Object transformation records
=== Section Start ===

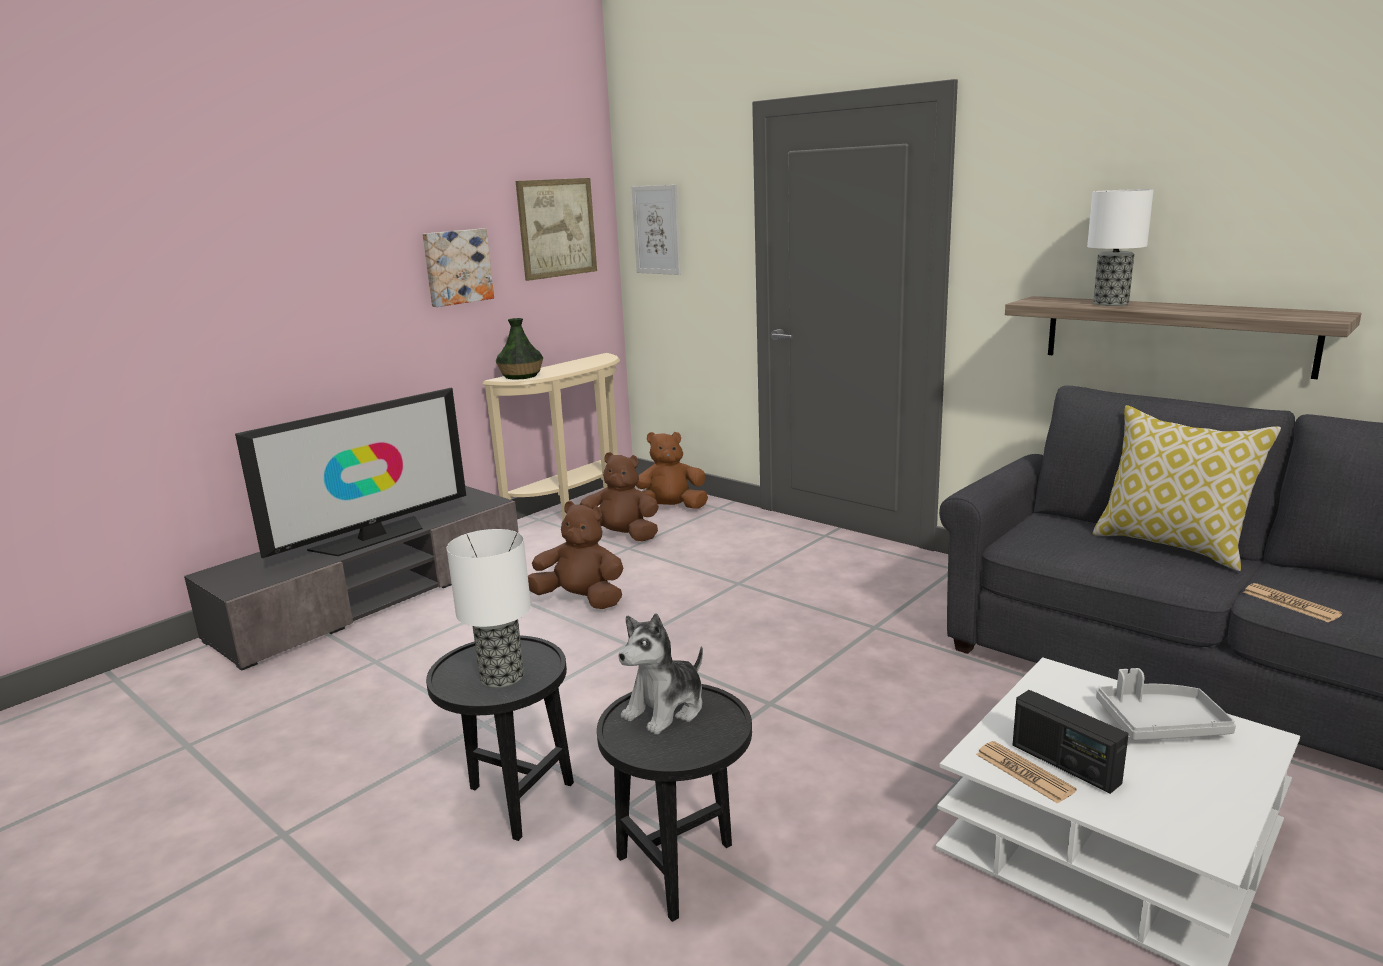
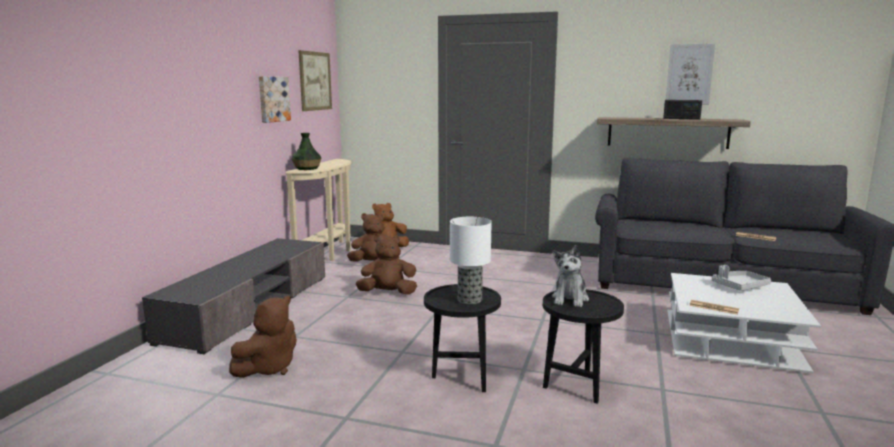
camera: 25 degrees left, 5 degrees down
television [235,388,466,558] -> none
picture [631,185,681,275] -> picture moved to [666,43,715,105]
radio [1013,690,1129,794] -> radio moved to [663,100,702,120]
table lamp [1087,189,1154,306] -> none
pillow [1093,405,1281,571] -> none
none -> brown plush toy [229,296,297,378]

=== Section End ===

- **YOUR INSTRUCTIONS**
With the images excluded, output every record verbatim.

- **TASK RESULT**
camera: 25 degrees left, 5 degrees down
television [235,388,466,558] -> none
picture [631,185,681,275] -> picture moved to [666,43,715,105]
radio [1013,690,1129,794] -> radio moved to [663,100,702,120]
table lamp [1087,189,1154,306] -> none
pillow [1093,405,1281,571] -> none
none -> brown plush toy [229,296,297,378]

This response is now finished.